I've grown weary of these water temperature warnings. It was 73 yesterday on 56 th. It will NEVER hit 80. NEVER. 

Comment by jaymann on August 9, 2016 at 11:45am

Dave, It makes no never-mind to me if it's 73 or 83 in the waves. It does matter when speaking in terms of tropical systems. That's why I look with trepidation on the buoy temps not that far out ... and they are pushing 80-plus. By the by, I have often seen warmer water at the north end of the Island, possibly due to 85-degree bay water flushing out through the inlet and being blown south by NE winds ... as was the recent case. LBI surf HAS passed 80 degrees on many occasions. Check with beach patrol records. 

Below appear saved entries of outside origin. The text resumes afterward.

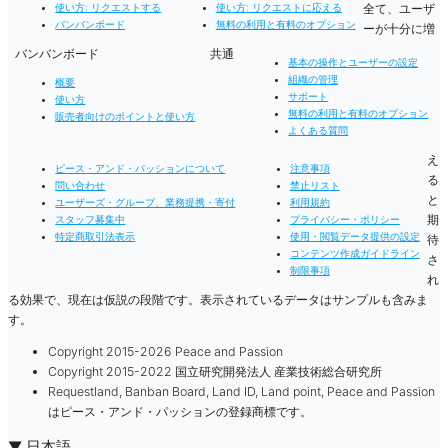
全て、ユーザ
使い方: リクエストする
使い方: リクエストに応える
バンバンボード
無料の利用と有料のオプション
ーが十分に増
バンバンボード
共通
基本の操作とユーザーの設定
組織の管理
概要
サポート
使い方
無料の利用と有料のオプション
販売者向けのポイントと使い方
よくある質問
え
ピース・アンド・パッションについて
注意事項
る
問い合わせ
禁止リスト
と
ユーザーズ・グループ、業務提携・寄付
利用規約
期
スタッフ募集中
プライバシー・ポリシー
特定商取引法表示
使用・閲覧データ提供の設定
待
コンテンツ作成ガイドライン
さ
制限事項
れ
る効果で、現在は仮説の段階です。表示されているデータはサンプルも含みま
す。
Copyright 2015-2026 Peace and Passion
Copyright 2015-2022 国立研究開発法人 産業技術総合研究所
Requestland, Banban Board, Land ID, Land point, Peace and Passion
はピース・アンド・パッションの登録商標です。
▼ 日本語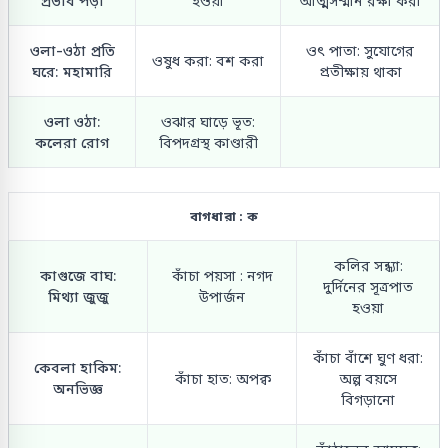
প্রভাব পড়া
হওয়া
আত্মসম্মান রক্ষা করা
ওলা-ওঠা প্রতি
ওৎ পাতা: সুযোগের
ওষুধ করা: বশ করা
ঘরে: মহামারি
প্রতীক্ষায় থাকা
ওলা ওঠা:
ওঝার ঘাড়ে ভূত:
কলেরা রোগ
বিপদগ্রস্থ কাণ্ডারী
বাগধারা : ক
কলির সন্ধ্যা:
কাগুজে বাঘ:
কাঁচা পয়সা : নগদ
দুর্দিনের সূত্রপাত
মিথ্যা জুজু
উপার্জন
হওয়া
কাঁচা বাঁশে ঘুণ ধরা:
কেবলা হাকিম:
কাঁচা হাত: অপক্ব
অল্প বয়সে
অনভিজ্ঞ
বিগড়ানো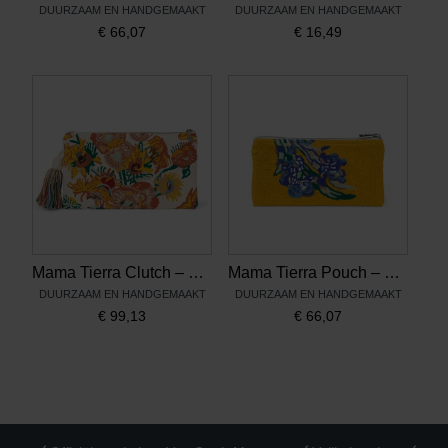
DUURZAAM EN HANDGEMAAKT
DUURZAAM EN HANDGEMAAKT
€
66,07
€
16,49
Mama Tierra Clutch – Van Gogh Zonnebloemen
Mama Tierra Pouch – Van Gogh Irissen
DUURZAAM EN HANDGEMAAKT
DUURZAAM EN HANDGEMAAKT
€
99,13
€
66,07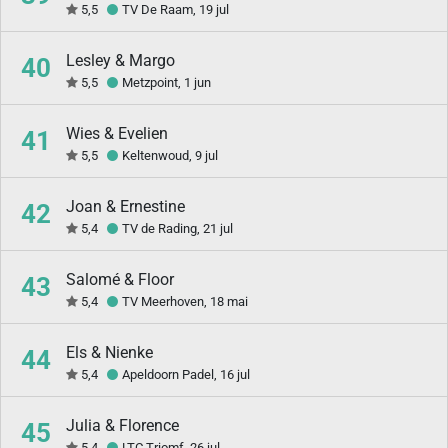
5,5
TV De Raam, 19 jul
Lesley & Margo
40
5,5
Metzpoint, 1 jun
Wies & Evelien
41
5,5
Keltenwoud, 9 jul
Joan & Ernestine
42
5,4
TV de Rading, 21 jul
Salomé & Floor
43
5,4
TV Meerhoven, 18 mai
Els & Nienke
44
5,4
Apeldoorn Padel, 16 jul
Julia & Florence
45
5,4
LTC Triomf, 26 jul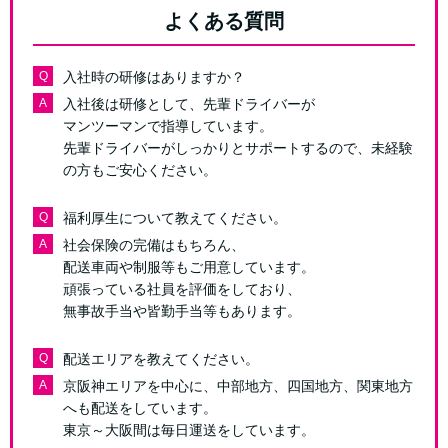
よくある質問
Q
入社時の研修はありますか？
A
入社後は研修として、先輩ドライバーが
マンツーマンで指導しています。
先輩ドライバーがしっかりとサポートするので、未経験
の方もご安心ください。
Q
福利厚生について教えてください。
A
社会保険の完備はもちろん、
配送車両や制服等もご用意しています。
頑張っている社員を評価をしており、
無事故手当や皆勤手当等もあります。
Q
配送エリアを教えてください。
A
京阪神エリアを中心に、中部地方、四国地方、関東地方
へも配送をしています。
東京～大阪間は毎日運送をしています。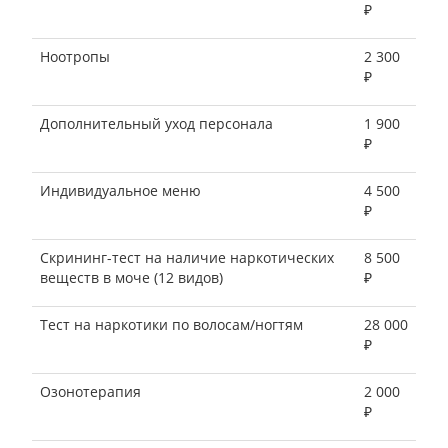
₽
Ноотропы
2 300
₽
Дополнительный уход персонала
1 900
₽
Индивидуальное меню
4 500
₽
Скрининг-тест на наличие наркотических
8 500
веществ в моче (12 видов)
₽
Тест на наркотики по волосам/ногтям
28 000
₽
Озонотерапия
2 000
₽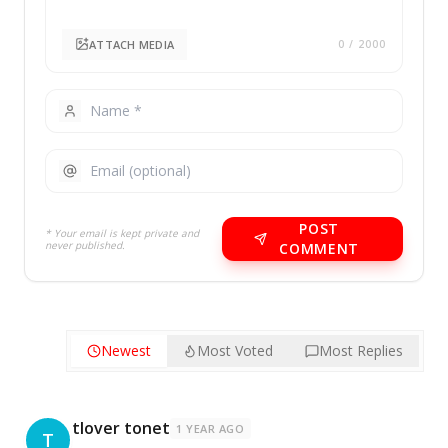
ATTACH MEDIA
0
/ 2000
POST
* Your email is kept private and
never published.
COMMENT
Newest
Most Voted
Most Replies
tlover tonet
1 YEAR AGO
T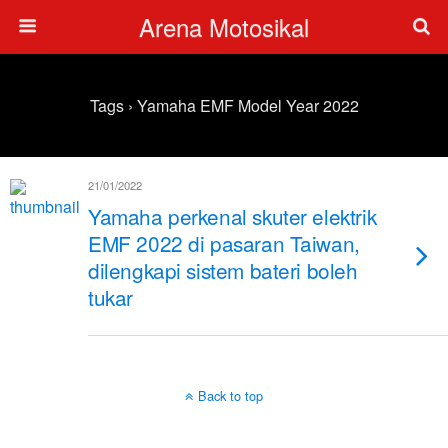
Arena Motosikal
Tags › Yamaha EMF Model Year 2022
21/01/2022
Yamaha perkenal skuter elektrik
EMF 2022 di pasaran Taiwan,
dilengkapi sistem bateri boleh
tukar
Back to top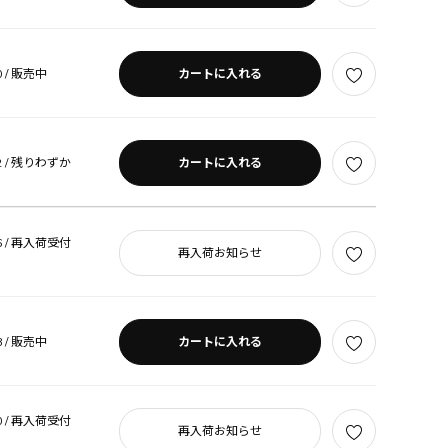
 /
販売中
カートに入れる
 /
残りわずか
カートに入れる
 /
再入荷受付
再入荷お知らせ
 /
販売中
カートに入れる
 /
再入荷受付
再入荷お知らせ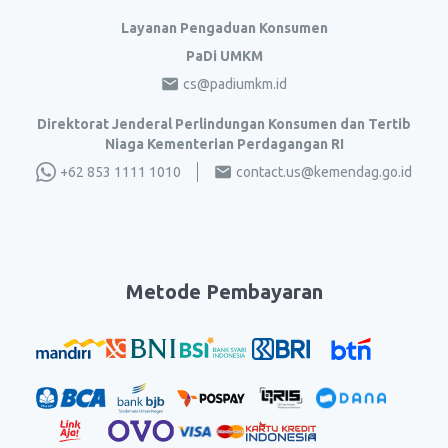
Layanan Pengaduan Konsumen
PaDi UMKM
cs@padiumkm.id
Direktorat Jenderal Perlindungan Konsumen dan Tertib
Niaga Kementerian Perdagangan RI
+62 853 1111 1010
contact.us@kemendag.go.id
Metode Pembayaran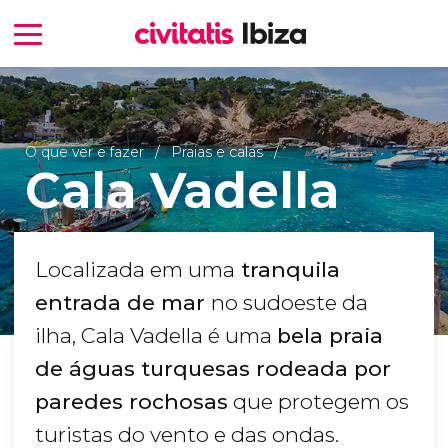
O que ver e fazer
Praias e calas
Cala Vadella
Localizada em uma
tranquila
entrada de mar
no sudoeste da
ilha, Cala Vadella é uma
bela praia
de águas turquesas rodeada por
paredes rochosas
que protegem os
turistas do vento e das ondas.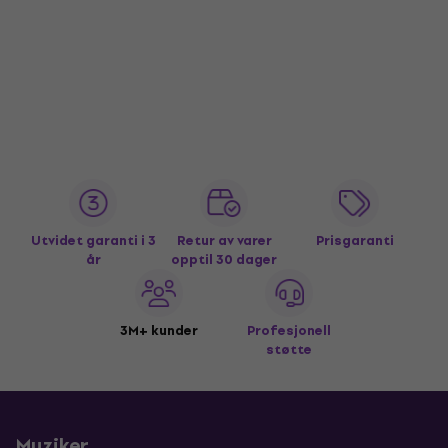
Utvidet garanti i 3
Retur av varer
Prisgaranti
år
opptil 30 dager
3M+ kunder
Profesjonell
støtte
Muziker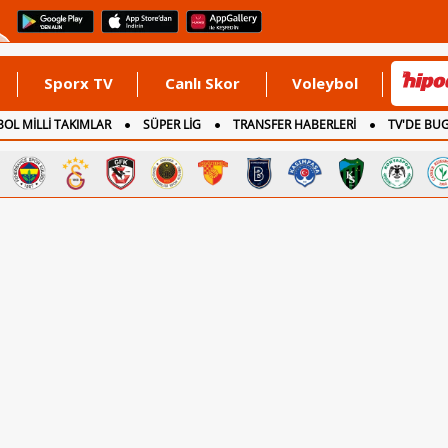
Sporx TV
Canlı Skor
Voleybol
OL MİLLİ TAKIMLAR
SÜPER LİG
TRANSFER HABERLERİ
TV'DE BU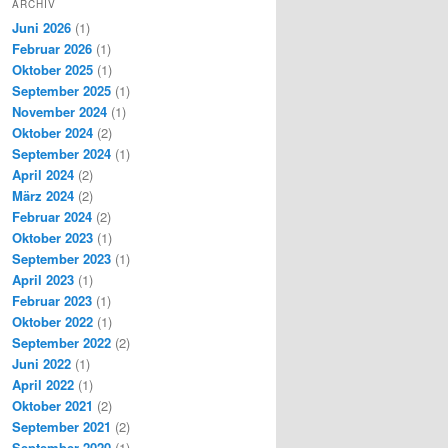
ARCHIV
Juni 2026
(1)
Februar 2026
(1)
Oktober 2025
(1)
September 2025
(1)
November 2024
(1)
Oktober 2024
(2)
September 2024
(1)
April 2024
(2)
März 2024
(2)
Februar 2024
(2)
Oktober 2023
(1)
September 2023
(1)
April 2023
(1)
Februar 2023
(1)
Oktober 2022
(1)
September 2022
(2)
Juni 2022
(1)
April 2022
(1)
Oktober 2021
(2)
September 2021
(2)
September 2020
(1)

Comment by Dave Nederostek on August 9, 2016 at 8:48pm

Inlet waters with the outgoing tide? Perhaps. I saw the Noaa buoy report . With 4 days of east winds I was expecting a warmer greeting when  I ventured in. I must be there on the wrong days for I have never encountered 80 degree water at the Jersey shore. Chincoteague Virginia, yes. Hurricanes  don't slam into the east coast at these latitudes aka Andrew. They skirt by, quickly, while waving at us. What you don't need is a 6 high tide loadup like 2012. Just my take.